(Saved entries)

↓↓↓

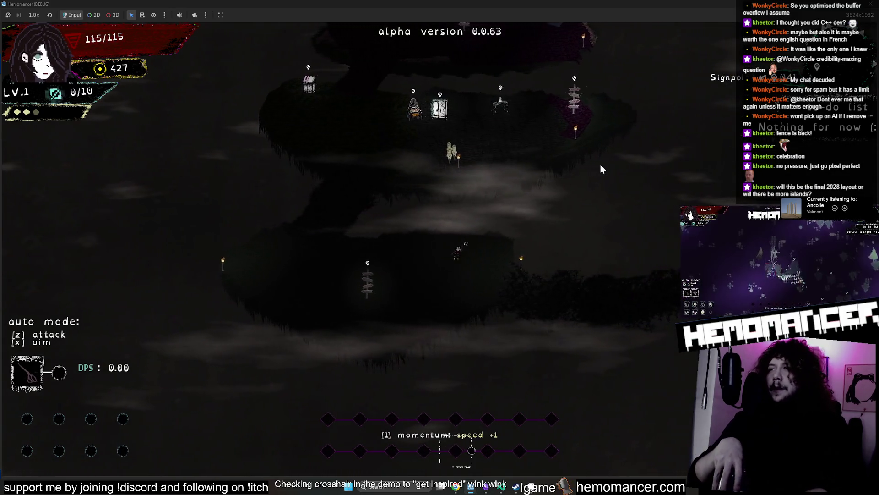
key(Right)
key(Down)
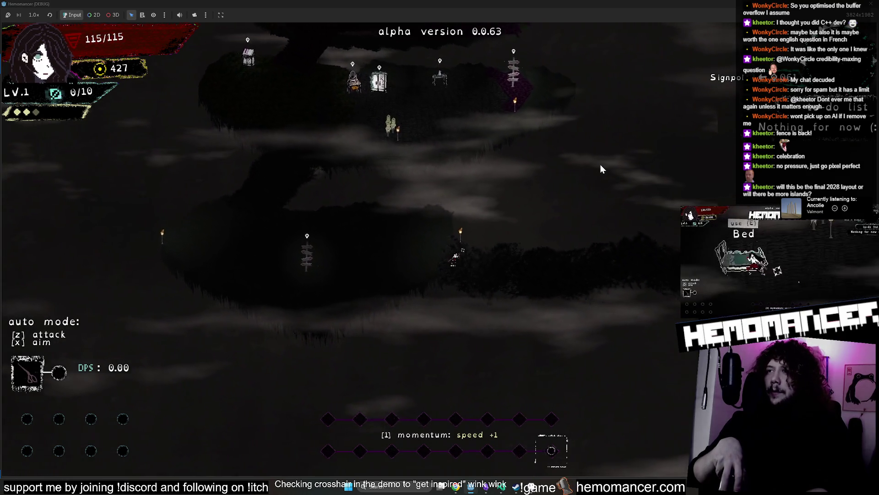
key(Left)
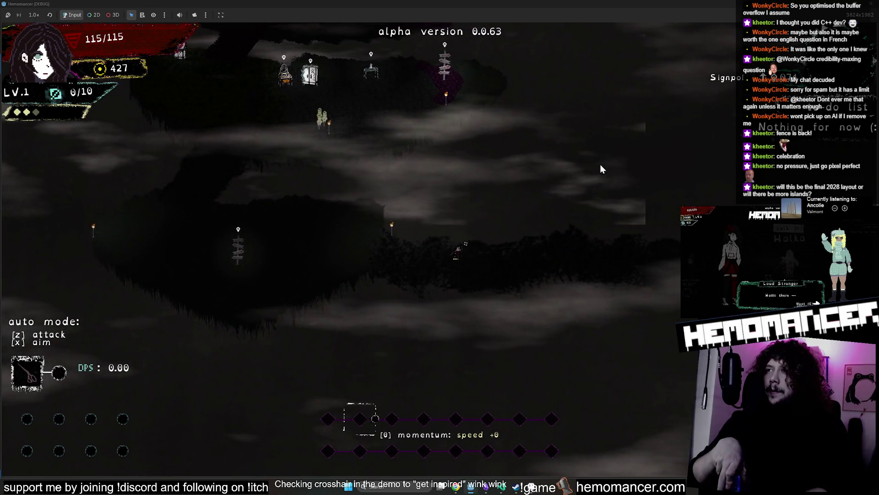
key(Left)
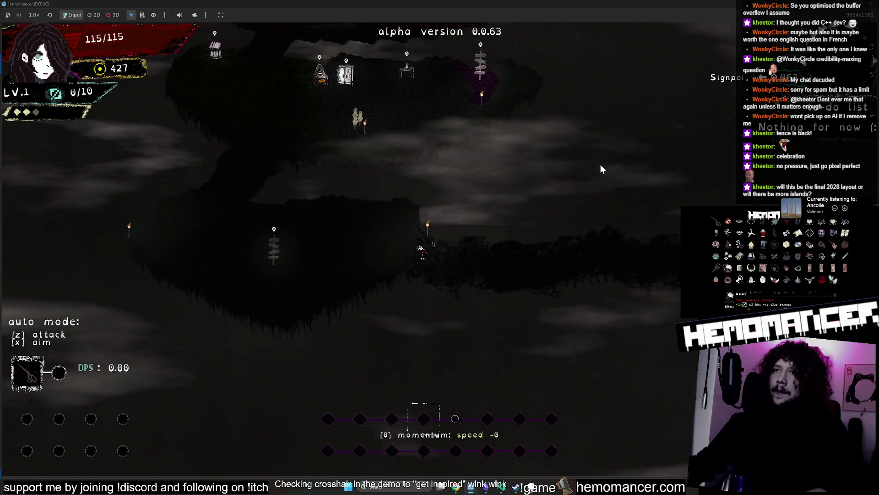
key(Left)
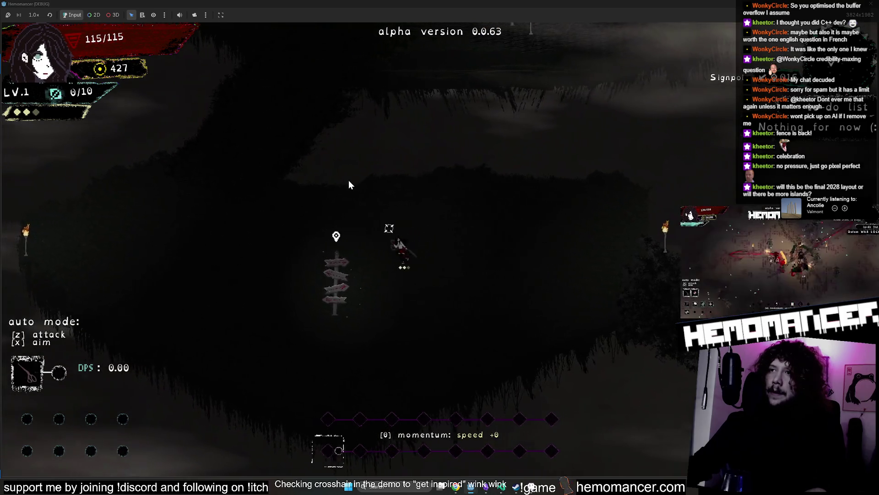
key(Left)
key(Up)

↑↑↑

Action item:
Where an image appears in the data, skip it, and return the rest verbatim.

Result of this exercise:
key(Right)
key(Down)
key(Left)
key(Left)
key(Left)
key(Left)
key(Up)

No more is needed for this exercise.